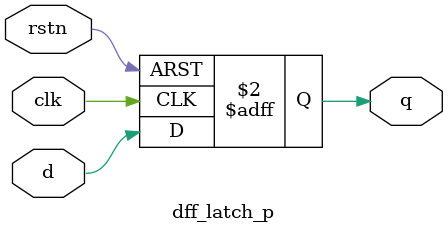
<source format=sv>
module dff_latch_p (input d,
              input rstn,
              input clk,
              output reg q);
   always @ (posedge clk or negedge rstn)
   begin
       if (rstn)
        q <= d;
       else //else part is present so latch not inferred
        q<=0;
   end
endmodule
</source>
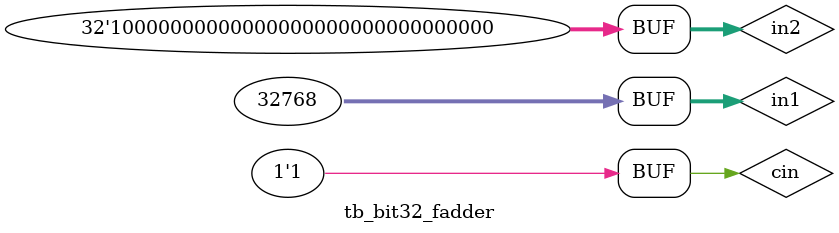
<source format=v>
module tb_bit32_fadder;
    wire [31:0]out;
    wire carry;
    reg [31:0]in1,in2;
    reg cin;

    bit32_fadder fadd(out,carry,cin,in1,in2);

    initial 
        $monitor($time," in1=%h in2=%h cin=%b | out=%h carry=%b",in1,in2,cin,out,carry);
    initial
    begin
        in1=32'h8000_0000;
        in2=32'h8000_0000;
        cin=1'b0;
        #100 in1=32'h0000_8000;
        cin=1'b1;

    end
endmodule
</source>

*Problem*: Every line above is to be duplicated exactly; no picture should be carried over.

*Written solution*:
<source format=sv>
module dff_latch_p (input d,
              input rstn,
              input clk,
              output reg q);
   always @ (posedge clk or negedge rstn)
   begin
       if (rstn)
        q <= d;
       else //else part is present so latch not inferred
        q<=0;
   end
endmodule
</source>
<source format=v>
module tb_bit32_fadder;
    wire [31:0]out;
    wire carry;
    reg [31:0]in1,in2;
    reg cin;

    bit32_fadder fadd(out,carry,cin,in1,in2);

    initial 
        $monitor($time," in1=%h in2=%h cin=%b | out=%h carry=%b",in1,in2,cin,out,carry);
    initial
    begin
        in1=32'h8000_0000;
        in2=32'h8000_0000;
        cin=1'b0;
        #100 in1=32'h0000_8000;
        cin=1'b1;

    end
endmodule
</source>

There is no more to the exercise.